On April 6, the independent outlet Factcheck.bg documented a network of around 120 AI-generated fake profiles distributing content related to ITN. In some cases, nearly half of the shares originated from these inauthentic accounts.
Meta defines coordinated inauthentic behaviour more narrowly than BFMI and Sensika. Coordinated activity that does not rely on fake identities may fall outside its enforcement scope, even when it is intentional and strategic.
Institutional framework exists, capacity does not
Bulgaria designated the Communications Regulation Commission as Digital Services Coordinator through amendments to the Electronic Communications Act in November 2025.
The caretaker government requested that the European Commission activate the Rapid Response System.
The system is automatically activated during elections in the EU for platforms that have signed the Code of Practice on Disinformation. However, platforms are not required to take specific action based on reported signals.
The only measurable result in this election cycle was achieved through civil society reporting to platforms rather than through formal mechanisms under the Digital Services Act.
Designating a coordinator is a necessary but not sufficient step. The operational capacity required to engage platforms under the DSA, including structured evidence, access to data, and regulatory pressure, was not developed at the pace required by the election calendar.

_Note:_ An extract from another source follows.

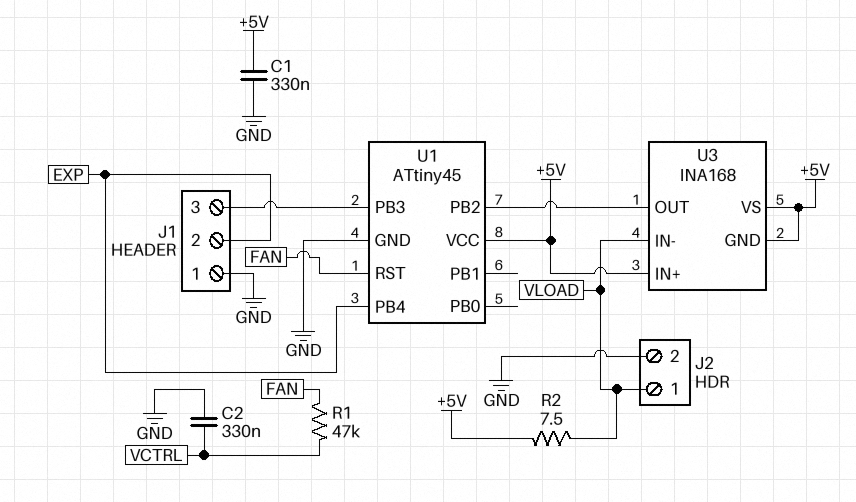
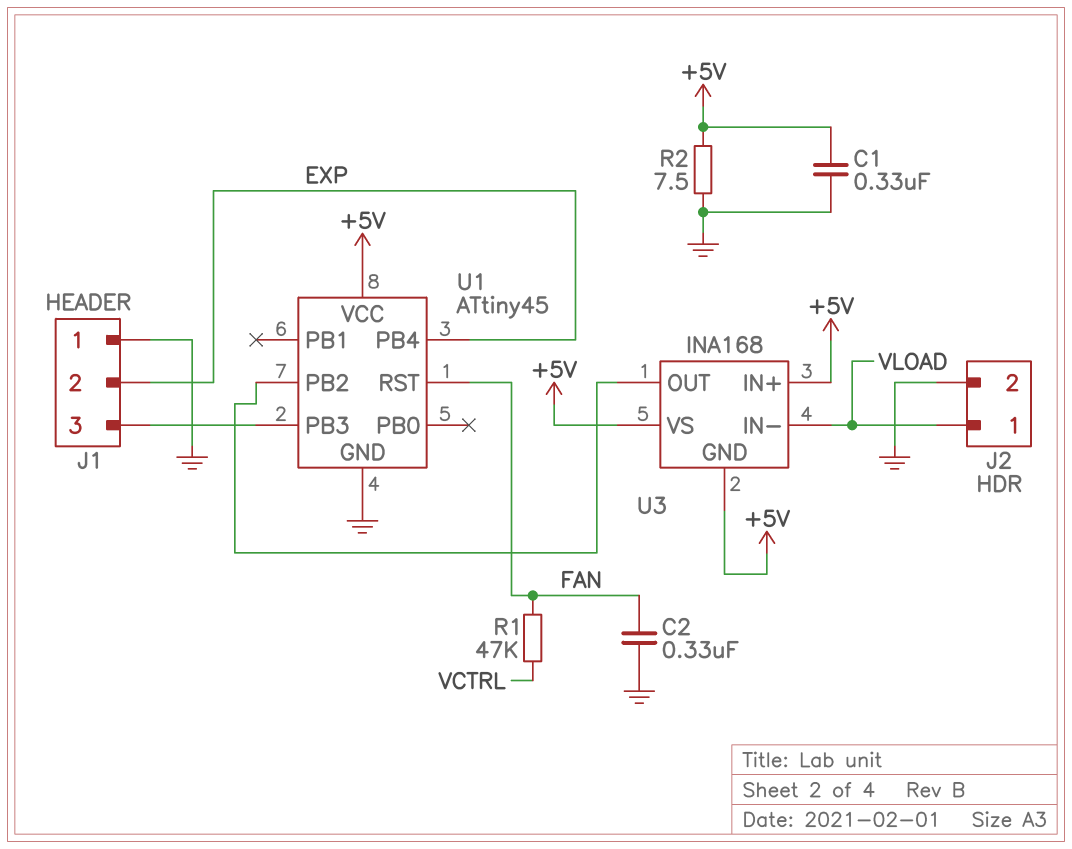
C2: 330nF (GND, VCTRL) -> 330nF (FAN, GND)
R2: 7.5 (+5V, VLOAD) -> 7.5 (+5V, GND)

The system was activated without the conditions for which it was designed.
Backfire effect
The government’s announcement of the activation of the Rapid Response System triggered a strong backlash.
A network of websites linked to RT and the Russian state disinformation ecosystem promoted the narrative that the EU was interfering in Bulgaria’s elections through censorship tools.
The EU’s official counter-disinformation tool EUvsDisinfo identified and debunked the claim on April 6, but the response did not reach a broad audience in Bulgaria.
The narrative was picked up by dozens of Bulgarian websites, some of which are known for spreading disinformation. The simultaneous publication of identical texts indicates a high level of coordination across multiple networks. These materials were further amplified through social media.
The fact that the EU responded publicly to this narrative confirms that the coordinated disinformation campaign around these elections reached a level requiring an official response.
Distorted reality
Bulgarian voters will go to the polls on April 19 in an information environment where they lack reliable means to distinguish manipulated engagement from authentic political activity.
Failures in the response of platforms, national authorities, and the EU provide critical lessons for future elections and for digital regulation in the European Union.
About TikTokcracy Tracker
TikTokcracy Tracker is a joint project of Balkan Free Media Initiative (BFMI) and Sensika Technologies for real-time monitoring of the digital information environment around elections in Bulgaria.
Monitoring will continue after April 19, and the methodology will be applied to upcoming elections across the Balkans in 2026.